Qu'est-ce que l'hybridité en littérature ?

Anouk Gauthier
2025-10-12 21:26:22
Nombre de réponses
: 14
Et si c’était le propre de tous les écrivains d’être des centaures – c’est-à-dire des figures par excellence de l’hybridation ?
Leur fonction ne consiste-t-elle pas à hybrider la fiction et la réalité, à hybrider les parcours singuliers des personnages avec l’universalité de l’expérience humaine, à entrecroiser – parfois sans le vouloir – le regard d’un auteur avec la voix d’un narrateur ?
A procéder à des combinaisons hétéroclites de mondes radicalement différents, voire contradictoires, par le truchement de l’imagination ?
C’est l’écrivain Elias Canetti qui nous offre la meilleure définition de l’hybridation : « jeter son ancre le plus loin possible », c’est-à-dire sortir sans cesse de soi-même et aller vers l’altérité radicale pour devenir sempiternellement autre.
Le terme hybride renvoie étymologiquement à l’idée d’une « bâtardise », à un mélange interdit, à un mariage improbable, qui a transgressé la norme, l’habitude, l’identité, l’ordre établi.
Ce que l’hybride transgresse avec violence, c’est notre manière d’aborder la réalité, en l’enfermant dans des silos.

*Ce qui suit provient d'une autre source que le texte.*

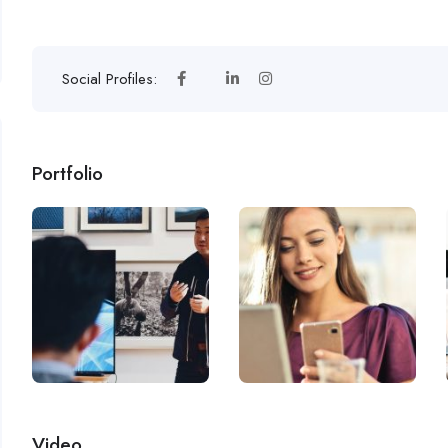
Social Profiles:
Portfolio
Video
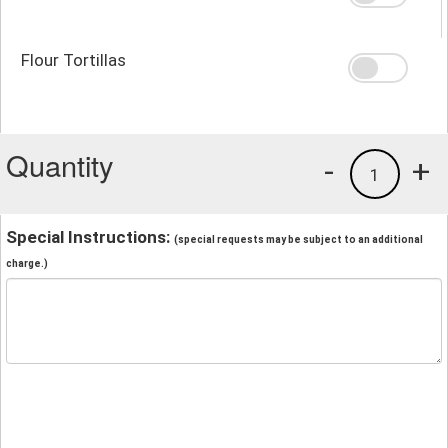
Flour Tortillas
Quantity
-
+
1
Special Instructions:
(special requests may be subject to an additional
charge.)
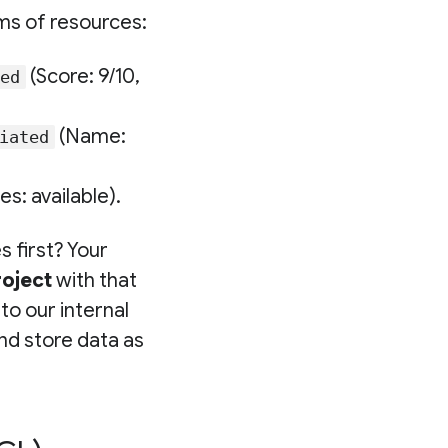
ms of resources:
(Score: 9/10,
ed
(Name:
iated
s: available).
es first? Your
roject
with that
o our internal
nd store data as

Parce que le processus d’hybridation interroge la question de l’identité (la bâtardise, le sang mêlé, c’est l’identité transgressée, c’est le « sans-identité » ou le « trop-plein d’identités »), la relation à l’autre, nos frontières mentales, notre rapport à la réalité, il se confond, par définition, avec celui que suppose la littérature.